Sur le plan international, depuis l’envoi en juin 1992 d’un corps de pasdaran dans la Bekaa par l’ambassadeur iranien à Beyrouth pour former les combattants libanais (p.22) après l’invasion israélienne, le Hezbollah protège les intérêts stratégiques de Téhéran (p.84) et lui sert de sous-traitant dans le monde arabe ; en Irak les milices chiites ressemblent au Hezbollah au point que l’une s’appelle « Les Brigades du Hezbollah. Depuis 2013, le Hezbollah soutient officiellement le régime syrien de Bachar Al Assad (p.14). Quand la relation Iran-Hezbollah est consubstantielle, celle reliant l’Iran à la Syrie est circonstancielle (p.86) d’autant plus que la forte dominante alaouite est assez éloignée du chiisme duodécimain iranien (p.87), mais Nasrallah, plus âgé de cinq ans que le Président Bachar exerce sur ce dernier une fascination avérée (p.90). Le régime syrien est devenu l’obligé du Hezbollah (p.93) comme de la Russie. Au Yémen, Badreddine Houthi, leader de la tribu zaïdite houthie du Nord Yémen, réfugié au Liban en 1994, y rencontre le Hezbollah. En 2014, les Houthis invertissent Sanaa puis 80% du Yémen utile, avec des cadres hezbollahis ; Al Hadi et son gouvernement fuient à Aden ; les envahisseurs saoudiens sont battus et demandent la paix en 2019 (p.109). En 2023, les Houthis menacent le trafic commercial maritime qui emprunte le Canal de Suez, soit 12% du trafic mondial (p.104).

Israël et le Hezbollah se sont battus sans discontinuer de 1983 à 2000, puis en 2006 et actuellement depuis octobre 2023 ; l’arsenal du Hezbollah est une menace permanente sur l’avenir d’Israël (p.116). En 1982, l’opération « Paix en Galilée » avait eu pour objectif de chasser l’OLP du Liban. En juillet 2006, réagissant à l’enlèvement de militaires israéliens par le Hezbollah, Tel Aviv déclenche une guerre de 33 jours qui détruit de nombreuses infrastructures dans tout le Liban. La non-victoire d’Israël deviendra la victoire du Hezbollah mais le Liban aura payé un prix trop élevé (p.132).
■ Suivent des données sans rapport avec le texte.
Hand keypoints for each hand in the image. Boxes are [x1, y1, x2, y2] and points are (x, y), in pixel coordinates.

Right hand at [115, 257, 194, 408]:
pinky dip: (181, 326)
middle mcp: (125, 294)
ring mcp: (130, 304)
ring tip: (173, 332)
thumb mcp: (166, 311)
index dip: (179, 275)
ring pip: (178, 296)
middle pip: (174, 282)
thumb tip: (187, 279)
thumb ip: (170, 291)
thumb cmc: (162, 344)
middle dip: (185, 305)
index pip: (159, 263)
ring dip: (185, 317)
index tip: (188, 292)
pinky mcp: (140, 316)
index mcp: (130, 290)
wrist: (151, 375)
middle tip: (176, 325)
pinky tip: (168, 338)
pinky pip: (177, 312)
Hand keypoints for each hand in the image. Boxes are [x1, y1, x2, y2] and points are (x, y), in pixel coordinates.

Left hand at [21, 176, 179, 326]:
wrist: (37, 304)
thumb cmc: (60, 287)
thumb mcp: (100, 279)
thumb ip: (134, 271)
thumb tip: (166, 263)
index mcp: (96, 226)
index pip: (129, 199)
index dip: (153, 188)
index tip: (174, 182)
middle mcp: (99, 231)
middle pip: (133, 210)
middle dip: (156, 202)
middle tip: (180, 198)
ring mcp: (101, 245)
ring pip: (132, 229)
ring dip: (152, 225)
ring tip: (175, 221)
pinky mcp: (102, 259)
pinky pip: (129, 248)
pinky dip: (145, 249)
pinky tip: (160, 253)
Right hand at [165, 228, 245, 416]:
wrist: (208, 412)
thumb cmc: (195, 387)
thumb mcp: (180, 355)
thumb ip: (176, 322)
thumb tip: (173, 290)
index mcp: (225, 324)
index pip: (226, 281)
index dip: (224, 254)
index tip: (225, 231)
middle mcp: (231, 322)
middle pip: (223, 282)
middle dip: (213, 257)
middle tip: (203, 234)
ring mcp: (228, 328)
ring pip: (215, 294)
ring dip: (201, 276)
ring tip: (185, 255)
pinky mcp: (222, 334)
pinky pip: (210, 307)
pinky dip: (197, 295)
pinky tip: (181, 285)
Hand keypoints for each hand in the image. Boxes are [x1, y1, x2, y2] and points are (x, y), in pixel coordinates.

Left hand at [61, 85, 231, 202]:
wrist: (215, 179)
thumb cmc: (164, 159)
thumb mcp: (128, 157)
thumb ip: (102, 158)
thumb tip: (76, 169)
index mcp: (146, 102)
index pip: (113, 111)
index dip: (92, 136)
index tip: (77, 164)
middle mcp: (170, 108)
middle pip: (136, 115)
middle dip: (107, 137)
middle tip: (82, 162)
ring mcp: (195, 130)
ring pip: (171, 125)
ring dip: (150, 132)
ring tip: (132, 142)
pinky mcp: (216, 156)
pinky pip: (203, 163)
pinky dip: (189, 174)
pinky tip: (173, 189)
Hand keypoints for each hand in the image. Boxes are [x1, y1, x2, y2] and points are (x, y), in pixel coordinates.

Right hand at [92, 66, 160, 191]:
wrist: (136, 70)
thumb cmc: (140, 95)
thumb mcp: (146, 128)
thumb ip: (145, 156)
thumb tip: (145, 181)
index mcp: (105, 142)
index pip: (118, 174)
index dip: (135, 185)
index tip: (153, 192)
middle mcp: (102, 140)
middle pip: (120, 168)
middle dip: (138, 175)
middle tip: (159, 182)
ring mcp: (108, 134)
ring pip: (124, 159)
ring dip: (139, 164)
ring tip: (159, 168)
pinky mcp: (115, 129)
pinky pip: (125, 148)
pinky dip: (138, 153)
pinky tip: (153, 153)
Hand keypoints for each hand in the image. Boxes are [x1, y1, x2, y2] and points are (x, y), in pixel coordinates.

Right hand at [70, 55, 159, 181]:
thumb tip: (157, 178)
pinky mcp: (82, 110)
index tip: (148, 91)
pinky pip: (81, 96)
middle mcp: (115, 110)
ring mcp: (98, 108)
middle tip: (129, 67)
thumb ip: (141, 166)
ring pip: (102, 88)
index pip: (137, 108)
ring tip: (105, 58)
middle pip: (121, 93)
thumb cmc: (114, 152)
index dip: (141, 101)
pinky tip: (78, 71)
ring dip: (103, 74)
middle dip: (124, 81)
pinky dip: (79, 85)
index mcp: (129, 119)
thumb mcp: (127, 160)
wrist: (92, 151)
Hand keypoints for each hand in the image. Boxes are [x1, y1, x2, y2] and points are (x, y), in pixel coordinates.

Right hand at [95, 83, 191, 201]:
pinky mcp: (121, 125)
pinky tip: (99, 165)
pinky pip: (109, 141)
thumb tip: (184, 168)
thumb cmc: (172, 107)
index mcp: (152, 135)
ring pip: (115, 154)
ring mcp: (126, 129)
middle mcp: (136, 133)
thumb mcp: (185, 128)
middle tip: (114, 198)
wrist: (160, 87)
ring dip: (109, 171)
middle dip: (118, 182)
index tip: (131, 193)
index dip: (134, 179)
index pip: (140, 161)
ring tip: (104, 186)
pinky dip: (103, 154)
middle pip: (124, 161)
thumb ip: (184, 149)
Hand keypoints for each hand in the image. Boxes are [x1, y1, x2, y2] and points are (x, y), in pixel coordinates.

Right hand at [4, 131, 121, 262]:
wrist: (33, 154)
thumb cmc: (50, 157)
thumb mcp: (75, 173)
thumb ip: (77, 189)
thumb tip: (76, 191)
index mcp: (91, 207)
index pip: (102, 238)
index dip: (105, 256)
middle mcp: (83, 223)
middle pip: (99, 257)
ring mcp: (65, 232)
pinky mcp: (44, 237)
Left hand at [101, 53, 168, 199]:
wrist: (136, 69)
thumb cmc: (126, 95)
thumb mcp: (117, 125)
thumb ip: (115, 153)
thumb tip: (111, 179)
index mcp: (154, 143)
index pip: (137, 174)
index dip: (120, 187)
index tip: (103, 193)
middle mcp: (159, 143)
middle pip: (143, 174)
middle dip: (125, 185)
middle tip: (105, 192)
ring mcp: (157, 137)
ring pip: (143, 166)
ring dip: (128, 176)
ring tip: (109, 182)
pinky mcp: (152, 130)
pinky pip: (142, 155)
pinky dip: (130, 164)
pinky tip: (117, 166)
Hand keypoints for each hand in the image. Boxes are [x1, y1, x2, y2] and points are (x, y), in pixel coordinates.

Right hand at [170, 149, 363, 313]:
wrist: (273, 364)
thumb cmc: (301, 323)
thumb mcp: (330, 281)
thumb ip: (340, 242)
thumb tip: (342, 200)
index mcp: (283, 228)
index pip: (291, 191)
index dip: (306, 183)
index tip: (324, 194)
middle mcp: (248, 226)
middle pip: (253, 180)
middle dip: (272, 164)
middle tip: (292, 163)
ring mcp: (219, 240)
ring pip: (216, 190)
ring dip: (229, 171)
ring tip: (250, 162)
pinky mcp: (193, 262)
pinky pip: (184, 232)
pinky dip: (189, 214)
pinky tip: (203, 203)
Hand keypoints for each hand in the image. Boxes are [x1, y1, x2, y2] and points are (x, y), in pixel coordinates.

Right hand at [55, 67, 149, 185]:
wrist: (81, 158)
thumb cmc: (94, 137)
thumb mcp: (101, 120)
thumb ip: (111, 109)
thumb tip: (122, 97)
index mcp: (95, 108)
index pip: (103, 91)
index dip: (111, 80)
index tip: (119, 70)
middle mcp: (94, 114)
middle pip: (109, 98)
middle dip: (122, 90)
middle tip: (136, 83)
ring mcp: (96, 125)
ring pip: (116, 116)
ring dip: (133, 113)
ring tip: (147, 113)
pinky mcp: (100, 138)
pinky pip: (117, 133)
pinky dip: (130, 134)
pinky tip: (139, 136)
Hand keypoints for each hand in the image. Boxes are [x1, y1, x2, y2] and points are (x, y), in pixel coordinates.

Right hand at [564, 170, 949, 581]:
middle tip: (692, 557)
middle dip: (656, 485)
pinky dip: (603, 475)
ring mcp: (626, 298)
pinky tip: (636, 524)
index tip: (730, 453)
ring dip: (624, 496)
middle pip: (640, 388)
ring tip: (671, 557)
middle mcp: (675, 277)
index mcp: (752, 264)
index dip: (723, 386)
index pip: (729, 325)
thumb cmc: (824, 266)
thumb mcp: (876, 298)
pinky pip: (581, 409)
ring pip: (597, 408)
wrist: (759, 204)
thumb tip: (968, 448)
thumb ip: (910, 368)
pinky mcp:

Depuis longtemps, le Hezbollah développe une présence active en Europe, où il a procédé à des attentats en Allemagne, en Bulgarie, en liaison avec l’Iran (p.171). En 2013, l’Union Européenne classe la branche militaire du Hezbollah comme terroriste (p.155). L’attentat du Drakkar tua à Beyrouth, en 1983, 58 soldats français (p.163). Des journalistes, diplomates, chercheurs français, dont Michel Seurat qui sera tué, sont enlevés par le Hezbollah au cours des années suivantes (p.164). En 2011, l’éclatement de la Révolution syrienne fait se tendre à nouveau les relations entre le Hezbollah et Paris. En 2020, le Président Macron en visite au Liban dira : « Le Hezbollah doit montrer que le Hezbollah respecte tous les Libanais. Il a clairement démontré le contraire » (p.169). En ce qui concerne les États-Unis, en 1983, l’attentat du Hezbollah contre l’ambassade américaine à Beyrouth avait tué 63 personnes puis un autre attentat à Beyrouth 241 marines dans leur Q.G. beyrouthin ; en 1984, nouvel attentat contre une annexe de l’ambassade américaine faisant 24 morts (p.160.). En 2017, Trump annule l’accord irano-américain nucléaire et avec Israël, l’Arabie Saoudite, réprime les réseaux de financement du Hezbollah notamment dans le trafic de captagon.

L’actuelle guerre de Gaza multiplie les affrontements entre les miliciens de l’Iran, Hezbollah, Houthis, Irakiens et les États-Unis (p.161). En Amérique latine, où la diaspora libanaise est également conséquente, le Hezbollah est installé sur les frontières entre le Brésil, l’Argentine et le Paraguay (p.186). Avec l’Iran, le Hezbollah a procédé à des attentats contre l’Ambassade d’Israël à Buenos-Aires en 1994 (p.188) ou au Panama la même année (p.190). Depuis 2019, l’Argentine, le Paraguay, le Honduras, la Colombie, le Guatemala ont interdit les activités du Hezbollah (p.192). Ce Parti a des ramifications dans le monde entier (p.169). Ses réseaux en Afrique s’appuient sur la diaspora chiite en Afrique de l’Ouest. Son trafic de drogue venue d’Amérique latine transite par le narco-État de Guinée-Bissau pour son acheminement en Europe par de petits avions (p.183). Des activités criminelles du Hezbollah ont eu lieu en Indonésie en 1988, en Azerbaïdjan en 2008 et même en Turquie en 2009 (p.195). La Chine sert au Hezbollah de blanchiment et de fourniture en composants électroniques pour des engins explosifs (p.180).

L’auteur nous aura fait constater que, sur le plan mondial, le Hezbollah participe à la perte de l’influence occidentale dans le monde, surtout depuis le début de la guerre d’Ukraine (p.180) et que pour le Liban, la question essentielle demeure ce que veut faire le Hezbollah de son pays d’origine (p.200).
Le lecteur appréciera les cartes spécifiques disposées dans chaque chapitre (p.35, 81 ; 95 ; 111, 126) et une bibliographie française et anglaise récente (p.201).